* [課題一覧]:
1) シーフードサミットの記事のうち、「2月1日から、アメリカ西海岸」から「の関心が高まり始めています。」までをすべて書き写し、その際「サンディエゴ」を「シアトル」に修正してください。
2) シーフードサミットの記事を、最後の文の後から書き継いでください。

---------- ページ抜粋

2月1日から、アメリカ西海岸のサンディエゴでシーフードサミットが開催されます。これは、水産物流通のあり方を環境的・経済的に持続可能なものに転換しようとする世界の水産関連産業が一同に会し、話し合うもので、WWFも、このサミットの中で1分科会を担当することになっています。
世界の持続可能な水産業をめざして
2009年2月1日から3日まで、アメリカ西海岸のサンディエゴでシーフードサミットが開催されます。
これは、2001年にアメリカで創設された、シーフード・チョイス・アライアンス(Seafood Choices Alliance)が主催するもので、水産物流通のあり方を環境的・経済的に持続可能なものに転換しようとする、世界中の水産関連産業(漁業者、養殖業者といった生産者から、卸業者や小売、飲食業に至るまで)が一同に会し、水産物について話し合いを行なうものです。
独自の魚食文化を持ち、長く海の恵みを糧として暮らしてきた日本にとっても、持続可能な漁業の推進は、大きな課題です。実際、日本人の魚の消費行動が、近年「持続可能な水産物消費」という観点から、世界の注目を集めているのです。


日本の水産の未来を見つめて
その中で、日本で2007年にMSC(海洋管理協議会)の国内事務所が設立され、MSCの認証製品も多く市場に流通し始めたことで、持続可能な水産物の促進活動が積極的に行なわれるようになりました。一般の消費者の間でも、持続可能な水産物への関心が高まり始めています。
今回のシーフードサミットでは、WWFも1つの分科会を担当することになっています。そのタイトルは「日本における持続可能な水産物の動向と今後の展望 今後5年間の行方」です。また、WWFが資源の保全に取り組んでいる、地中海のクロマグロに関連する分科会も開かれ、日本市場の役割やその責任が示されることになっています。

--------------------
---------- 抽出項目

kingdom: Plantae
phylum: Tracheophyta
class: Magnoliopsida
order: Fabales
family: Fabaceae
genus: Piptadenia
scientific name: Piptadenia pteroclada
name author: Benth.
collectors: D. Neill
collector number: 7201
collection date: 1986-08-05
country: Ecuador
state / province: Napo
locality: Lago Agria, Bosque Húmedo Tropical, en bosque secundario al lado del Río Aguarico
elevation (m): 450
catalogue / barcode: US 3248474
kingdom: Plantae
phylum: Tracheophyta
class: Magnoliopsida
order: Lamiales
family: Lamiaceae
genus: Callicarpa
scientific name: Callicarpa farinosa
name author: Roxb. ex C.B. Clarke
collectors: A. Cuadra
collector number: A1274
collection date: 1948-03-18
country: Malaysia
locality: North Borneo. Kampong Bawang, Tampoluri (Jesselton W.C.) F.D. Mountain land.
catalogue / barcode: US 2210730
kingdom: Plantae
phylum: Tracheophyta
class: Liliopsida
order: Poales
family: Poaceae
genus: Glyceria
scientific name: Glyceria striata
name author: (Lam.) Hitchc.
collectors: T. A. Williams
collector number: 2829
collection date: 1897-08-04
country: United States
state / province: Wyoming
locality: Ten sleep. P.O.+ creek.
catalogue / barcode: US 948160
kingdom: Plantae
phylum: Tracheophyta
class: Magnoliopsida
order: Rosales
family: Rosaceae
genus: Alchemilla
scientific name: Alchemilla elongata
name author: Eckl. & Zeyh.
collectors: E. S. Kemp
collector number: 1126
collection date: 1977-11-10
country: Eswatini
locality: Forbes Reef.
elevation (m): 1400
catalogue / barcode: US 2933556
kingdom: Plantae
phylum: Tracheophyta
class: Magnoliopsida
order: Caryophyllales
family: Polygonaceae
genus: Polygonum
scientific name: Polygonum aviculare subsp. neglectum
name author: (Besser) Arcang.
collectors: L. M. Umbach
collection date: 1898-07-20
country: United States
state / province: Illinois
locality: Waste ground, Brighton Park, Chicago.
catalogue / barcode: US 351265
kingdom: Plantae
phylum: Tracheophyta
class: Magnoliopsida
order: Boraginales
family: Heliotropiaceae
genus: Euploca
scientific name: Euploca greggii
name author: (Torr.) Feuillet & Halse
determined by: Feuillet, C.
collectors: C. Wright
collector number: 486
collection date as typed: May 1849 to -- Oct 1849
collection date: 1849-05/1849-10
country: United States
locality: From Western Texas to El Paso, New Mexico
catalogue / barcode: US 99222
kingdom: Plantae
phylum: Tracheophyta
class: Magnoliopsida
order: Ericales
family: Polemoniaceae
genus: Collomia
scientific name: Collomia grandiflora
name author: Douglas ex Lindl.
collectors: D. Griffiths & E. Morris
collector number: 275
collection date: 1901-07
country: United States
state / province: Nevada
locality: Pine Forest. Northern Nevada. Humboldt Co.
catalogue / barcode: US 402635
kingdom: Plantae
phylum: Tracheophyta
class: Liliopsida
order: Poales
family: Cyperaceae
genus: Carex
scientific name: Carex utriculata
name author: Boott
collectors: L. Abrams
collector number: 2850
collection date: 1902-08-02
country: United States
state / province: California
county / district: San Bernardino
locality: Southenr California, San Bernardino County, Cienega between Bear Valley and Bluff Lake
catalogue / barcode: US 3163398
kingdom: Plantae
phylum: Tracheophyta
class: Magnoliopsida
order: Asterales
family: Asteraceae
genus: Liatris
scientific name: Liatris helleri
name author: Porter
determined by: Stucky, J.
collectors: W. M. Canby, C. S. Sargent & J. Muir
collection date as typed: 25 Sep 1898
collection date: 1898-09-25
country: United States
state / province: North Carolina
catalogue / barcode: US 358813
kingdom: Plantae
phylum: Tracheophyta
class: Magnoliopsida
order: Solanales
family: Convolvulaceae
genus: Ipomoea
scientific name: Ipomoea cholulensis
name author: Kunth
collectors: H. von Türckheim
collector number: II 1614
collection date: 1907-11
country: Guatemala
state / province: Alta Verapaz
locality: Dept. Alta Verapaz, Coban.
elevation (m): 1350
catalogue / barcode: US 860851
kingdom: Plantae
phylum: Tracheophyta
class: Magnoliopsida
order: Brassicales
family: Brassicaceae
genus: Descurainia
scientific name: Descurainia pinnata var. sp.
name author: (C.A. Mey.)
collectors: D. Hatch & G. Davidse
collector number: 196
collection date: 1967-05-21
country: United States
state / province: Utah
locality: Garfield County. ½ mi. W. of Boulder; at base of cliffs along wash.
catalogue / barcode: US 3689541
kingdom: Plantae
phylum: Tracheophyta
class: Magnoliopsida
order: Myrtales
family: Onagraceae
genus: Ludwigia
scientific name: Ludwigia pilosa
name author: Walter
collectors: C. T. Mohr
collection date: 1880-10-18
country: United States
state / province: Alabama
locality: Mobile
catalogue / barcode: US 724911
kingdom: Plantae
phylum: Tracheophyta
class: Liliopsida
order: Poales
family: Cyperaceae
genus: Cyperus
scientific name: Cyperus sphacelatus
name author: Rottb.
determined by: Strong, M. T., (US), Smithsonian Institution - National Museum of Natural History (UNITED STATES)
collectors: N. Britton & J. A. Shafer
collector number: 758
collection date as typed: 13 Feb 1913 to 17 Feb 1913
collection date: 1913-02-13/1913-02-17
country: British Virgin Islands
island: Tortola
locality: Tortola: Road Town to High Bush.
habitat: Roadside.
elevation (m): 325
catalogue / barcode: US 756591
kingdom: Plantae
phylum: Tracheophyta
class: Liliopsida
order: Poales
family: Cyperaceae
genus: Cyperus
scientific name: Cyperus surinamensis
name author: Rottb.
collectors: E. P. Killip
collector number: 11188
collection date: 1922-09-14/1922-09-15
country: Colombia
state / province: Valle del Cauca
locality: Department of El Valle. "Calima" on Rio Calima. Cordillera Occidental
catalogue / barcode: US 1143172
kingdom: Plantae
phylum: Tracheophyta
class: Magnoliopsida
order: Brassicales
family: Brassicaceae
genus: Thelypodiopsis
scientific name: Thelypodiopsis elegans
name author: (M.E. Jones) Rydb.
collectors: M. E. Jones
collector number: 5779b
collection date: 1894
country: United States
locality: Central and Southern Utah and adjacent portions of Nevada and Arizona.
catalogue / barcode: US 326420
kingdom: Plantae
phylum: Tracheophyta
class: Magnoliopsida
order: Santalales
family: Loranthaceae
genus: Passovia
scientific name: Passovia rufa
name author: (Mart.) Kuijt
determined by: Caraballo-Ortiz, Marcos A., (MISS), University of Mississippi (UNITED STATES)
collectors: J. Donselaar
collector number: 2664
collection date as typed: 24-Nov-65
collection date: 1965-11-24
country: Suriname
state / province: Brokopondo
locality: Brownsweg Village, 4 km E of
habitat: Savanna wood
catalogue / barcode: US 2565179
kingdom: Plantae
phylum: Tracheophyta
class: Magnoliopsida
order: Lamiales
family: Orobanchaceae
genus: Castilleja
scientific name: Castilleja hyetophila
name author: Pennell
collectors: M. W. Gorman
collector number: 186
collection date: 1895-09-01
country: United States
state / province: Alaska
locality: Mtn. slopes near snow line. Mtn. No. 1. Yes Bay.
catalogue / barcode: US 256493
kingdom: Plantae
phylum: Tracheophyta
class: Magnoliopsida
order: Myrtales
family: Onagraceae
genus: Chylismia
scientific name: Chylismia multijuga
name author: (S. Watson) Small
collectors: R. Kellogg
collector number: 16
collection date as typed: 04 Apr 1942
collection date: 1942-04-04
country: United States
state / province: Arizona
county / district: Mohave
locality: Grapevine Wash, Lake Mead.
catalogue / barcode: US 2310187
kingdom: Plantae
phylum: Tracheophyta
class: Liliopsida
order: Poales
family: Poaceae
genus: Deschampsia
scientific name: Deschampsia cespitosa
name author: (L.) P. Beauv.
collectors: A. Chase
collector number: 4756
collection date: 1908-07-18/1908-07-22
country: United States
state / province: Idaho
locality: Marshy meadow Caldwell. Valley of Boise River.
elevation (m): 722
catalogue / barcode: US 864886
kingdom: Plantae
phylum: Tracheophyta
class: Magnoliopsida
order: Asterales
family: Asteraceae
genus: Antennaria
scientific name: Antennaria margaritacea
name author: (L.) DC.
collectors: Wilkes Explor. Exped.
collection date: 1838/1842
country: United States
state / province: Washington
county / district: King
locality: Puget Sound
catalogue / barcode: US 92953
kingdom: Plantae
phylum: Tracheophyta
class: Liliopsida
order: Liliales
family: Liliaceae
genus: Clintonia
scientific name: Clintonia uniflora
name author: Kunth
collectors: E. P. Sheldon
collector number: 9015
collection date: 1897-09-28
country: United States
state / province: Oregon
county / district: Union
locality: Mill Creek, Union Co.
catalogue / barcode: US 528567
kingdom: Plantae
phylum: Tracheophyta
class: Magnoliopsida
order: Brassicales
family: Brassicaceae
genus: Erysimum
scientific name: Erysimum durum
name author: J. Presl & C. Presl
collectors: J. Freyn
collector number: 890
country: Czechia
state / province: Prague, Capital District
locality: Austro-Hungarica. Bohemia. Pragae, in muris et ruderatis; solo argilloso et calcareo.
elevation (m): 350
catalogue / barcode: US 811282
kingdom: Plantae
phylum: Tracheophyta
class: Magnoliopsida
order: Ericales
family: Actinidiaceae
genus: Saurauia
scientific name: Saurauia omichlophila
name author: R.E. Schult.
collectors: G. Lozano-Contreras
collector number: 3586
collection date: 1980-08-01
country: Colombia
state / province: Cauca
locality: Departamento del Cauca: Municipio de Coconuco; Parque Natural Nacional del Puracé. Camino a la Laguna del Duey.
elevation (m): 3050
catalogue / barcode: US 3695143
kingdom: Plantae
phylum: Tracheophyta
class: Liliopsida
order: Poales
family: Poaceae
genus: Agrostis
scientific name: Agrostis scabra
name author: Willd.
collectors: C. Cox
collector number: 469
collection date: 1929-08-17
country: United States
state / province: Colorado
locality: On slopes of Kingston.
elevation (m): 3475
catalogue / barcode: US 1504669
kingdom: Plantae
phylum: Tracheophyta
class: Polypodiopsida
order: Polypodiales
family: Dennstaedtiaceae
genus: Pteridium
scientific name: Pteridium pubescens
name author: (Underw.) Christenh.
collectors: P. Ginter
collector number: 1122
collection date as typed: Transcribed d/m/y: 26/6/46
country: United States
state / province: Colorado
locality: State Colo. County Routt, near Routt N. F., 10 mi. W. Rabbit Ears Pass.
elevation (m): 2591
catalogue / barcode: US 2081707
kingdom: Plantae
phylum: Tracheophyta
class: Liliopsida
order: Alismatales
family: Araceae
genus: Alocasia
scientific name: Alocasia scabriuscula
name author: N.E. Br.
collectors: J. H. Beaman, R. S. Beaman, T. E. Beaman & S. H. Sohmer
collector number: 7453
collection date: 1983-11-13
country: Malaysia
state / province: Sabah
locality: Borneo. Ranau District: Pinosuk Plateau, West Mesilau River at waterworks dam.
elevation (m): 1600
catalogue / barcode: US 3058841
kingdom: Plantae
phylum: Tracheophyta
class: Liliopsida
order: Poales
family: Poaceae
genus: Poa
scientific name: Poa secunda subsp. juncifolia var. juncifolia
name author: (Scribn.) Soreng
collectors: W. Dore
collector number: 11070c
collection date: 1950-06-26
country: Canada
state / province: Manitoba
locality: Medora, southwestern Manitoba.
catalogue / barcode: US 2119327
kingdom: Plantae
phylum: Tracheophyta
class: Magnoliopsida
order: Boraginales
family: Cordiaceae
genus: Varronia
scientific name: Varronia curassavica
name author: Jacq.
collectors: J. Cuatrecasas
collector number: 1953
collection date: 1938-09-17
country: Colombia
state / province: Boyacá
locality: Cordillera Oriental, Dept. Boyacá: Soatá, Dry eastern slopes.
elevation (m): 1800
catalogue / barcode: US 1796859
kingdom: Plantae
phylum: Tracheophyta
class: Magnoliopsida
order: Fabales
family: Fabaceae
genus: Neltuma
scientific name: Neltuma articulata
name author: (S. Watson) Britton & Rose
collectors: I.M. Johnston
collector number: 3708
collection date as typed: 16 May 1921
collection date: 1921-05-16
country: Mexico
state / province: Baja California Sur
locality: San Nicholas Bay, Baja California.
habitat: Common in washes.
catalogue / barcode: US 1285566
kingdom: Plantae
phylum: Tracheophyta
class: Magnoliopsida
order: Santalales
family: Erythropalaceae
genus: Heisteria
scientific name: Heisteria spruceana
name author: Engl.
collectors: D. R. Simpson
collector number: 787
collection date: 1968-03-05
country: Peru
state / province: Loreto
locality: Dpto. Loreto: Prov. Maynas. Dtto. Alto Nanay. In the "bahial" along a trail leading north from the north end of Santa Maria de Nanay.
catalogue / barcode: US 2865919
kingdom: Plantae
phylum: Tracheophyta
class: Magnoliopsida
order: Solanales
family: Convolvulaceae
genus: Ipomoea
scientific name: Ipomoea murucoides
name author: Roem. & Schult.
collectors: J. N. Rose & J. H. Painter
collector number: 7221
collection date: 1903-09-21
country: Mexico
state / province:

--------------------

* [解答集]:
1)
2月1日から、アメリカ西海岸のシアトルでシーフードサミットが開催されます。これは、水産物流通のあり方を環境的・経済的に持続可能なものに転換しようとする世界の水産関連産業が一同に会し、話し合うもので、WWFも、このサミットの中で1分科会を担当することになっています。
世界の持続可能な水産業をめざして
2009年2月1日から3日まで、アメリカ西海岸のシアトルでシーフードサミットが開催されます。
これは、2001年にアメリカで創設された、シーフード・チョイス・アライアンス(Seafood Choices Alliance)が主催するもので、水産物流通のあり方を環境的・経済的に持続可能なものに転換しようとする、世界中の水産関連産業(漁業者、養殖業者といった生産者から、卸業者や小売、飲食業に至るまで)が一同に会し、水産物について話し合いを行なうものです。
独自の魚食文化を持ち、長く海の恵みを糧として暮らしてきた日本にとっても、持続可能な漁業の推進は、大きな課題です。実際、日本人の魚の消費行動が、近年「持続可能な水産物消費」という観点から、世界の注目を集めているのです。


日本の水産の未来を見つめて
その中で、日本で2007年にMSC(海洋管理協議会)の国内事務所が設立され、MSCの認証製品も多く市場に流通し始めたことで、持続可能な水産物の促進活動が積極的に行なわれるようになりました。一般の消費者の間でも、持続可能な水産物への関心が高まり始めています。

2)
WWFが主催する分科会では、持続可能な水産物市場のキープレイヤーや事情に詳しいパネリストを迎え、日本における持続可能な水産物に関する取り組みや動向をご紹介いただくとともに、今後5年間の日本の持続可能な水産物市場の望ましいあり方や展望について、考察とディスカッションをしていただきます。
WWFジャパンではこの分科会を通じ、歴史的に海の恵みを享受してきた日本だからこそ提案できる、漁業資源の危機や、海洋環境破壊への対応策と、持続可能な水産物のあり方を、世界に発信することにしています。
シーフード・チョイス・アライアンスについて:
シーフード・チョイス・アライアンスは2001年アメリカで創設され、水産物流通のあり方を環境的・経済的に持続可能なものに転換しようとする水産関連産業(漁業者、養殖業者といった生産者から卸業者や小売、飲食業に至るまで)を国際的な視野をもって支援する国際団体。シーフード・チョイスは、豊かで健やかな海が人間の生活にとって、また人間が長く海の幸を享受するために必要不可欠だという信念に基づき、世界中の水産物関連産業が活動を行うことを推奨している。http://www.seafoodchoices.org
【ワークショップ・パネリスト】
1. David Pilling氏 「Financial Times」アジア編集長
2002年よりファイナンシャルタイムズ東京局長を務め、海外に日本の情報を発信。2008年現在、香港にてファイナンシャルタイムズのアジア編集長。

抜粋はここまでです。